PART II
A few days later Mrs. West stood in the crowd on the platform at Jersey City awaiting a train from the West, and holding in her hand a handkerchief of azure silk, of which the duplicate was to be waved by her arriving charge. Her heart beat with an excitement it had not known for long.
She had not many moments of uncertainty. Even without the blue banner that bore down upon her in the hands of the prettiest creature in the throng, she would have recognized the original of the picture.
Miss Cecily Mordaunt, beaming with complacency, was attended by a man—gaunt, middle-aged, uncouth, with every sign of adoration of his companion written upon his countenance.
“You—you have got your maid?” asked Gwendolyn, peering about in search of that natural protector.

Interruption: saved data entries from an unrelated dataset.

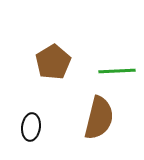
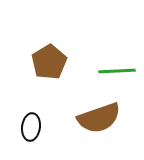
brown pentagon: moved 4 px left
brown semicircle: rotated 57 degrees clockwise
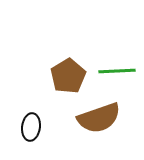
brown pentagon: moved 19 px right, 14 px down
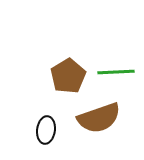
green line: moved 1 px left, 1 px down
black ellipse: moved 15 px right, 3 px down
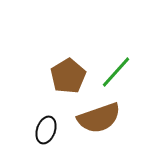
green line: rotated 45 degrees counterclockwise
black ellipse: rotated 12 degrees clockwise
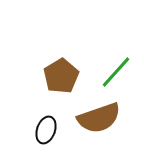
brown pentagon: moved 7 px left
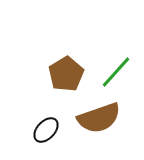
brown pentagon: moved 5 px right, 2 px up
black ellipse: rotated 24 degrees clockwise
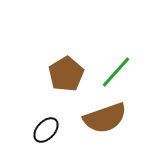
brown semicircle: moved 6 px right
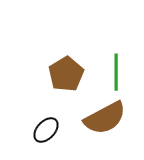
green line: rotated 42 degrees counterclockwise
brown semicircle: rotated 9 degrees counterclockwise
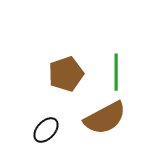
brown pentagon: rotated 12 degrees clockwise
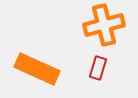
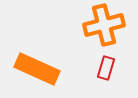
red rectangle: moved 8 px right
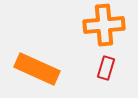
orange cross: rotated 9 degrees clockwise
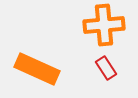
red rectangle: rotated 50 degrees counterclockwise
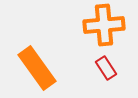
orange rectangle: moved 1 px up; rotated 30 degrees clockwise
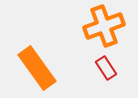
orange cross: moved 1 px down; rotated 15 degrees counterclockwise
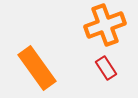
orange cross: moved 1 px right, 1 px up
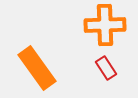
orange cross: rotated 18 degrees clockwise
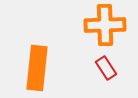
orange rectangle: rotated 42 degrees clockwise
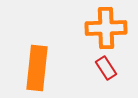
orange cross: moved 1 px right, 3 px down
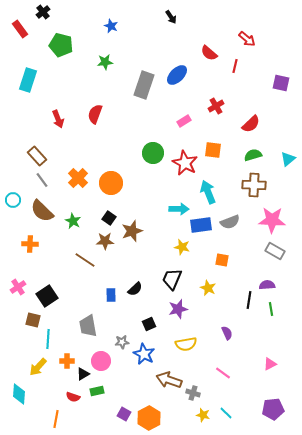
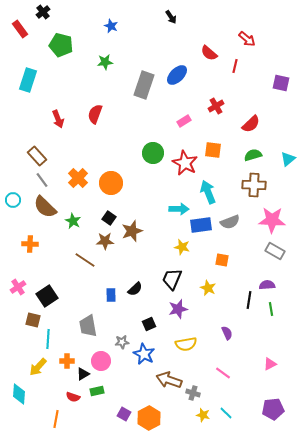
brown semicircle at (42, 211): moved 3 px right, 4 px up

“Maid? Never had such a thing in my life,” laughed Cecily. “And what would ha’ been the use, when Mr. Lenvale would insist upon escorting me every step of the way. We stopped in Chicago two hours, and took a hack and drove round to see the sights. I never was so surprised to see any one as Mr. Lenvale. He stole a march on the others, and sat in the smoking car, and came in to join me when East Ephesus was well out of sight. It almost seemed as if I had to have him, to carry all that truck.”
“That truck” was an assortment of faded flowers, bonbons, boxes, and baskets of fruit—with railway reading enough to stock a stall.
“They kept bringing it until the train moved off. Papa made me promise none of them should come along, but I couldn’t help Mr. Lenvale, could I, now?”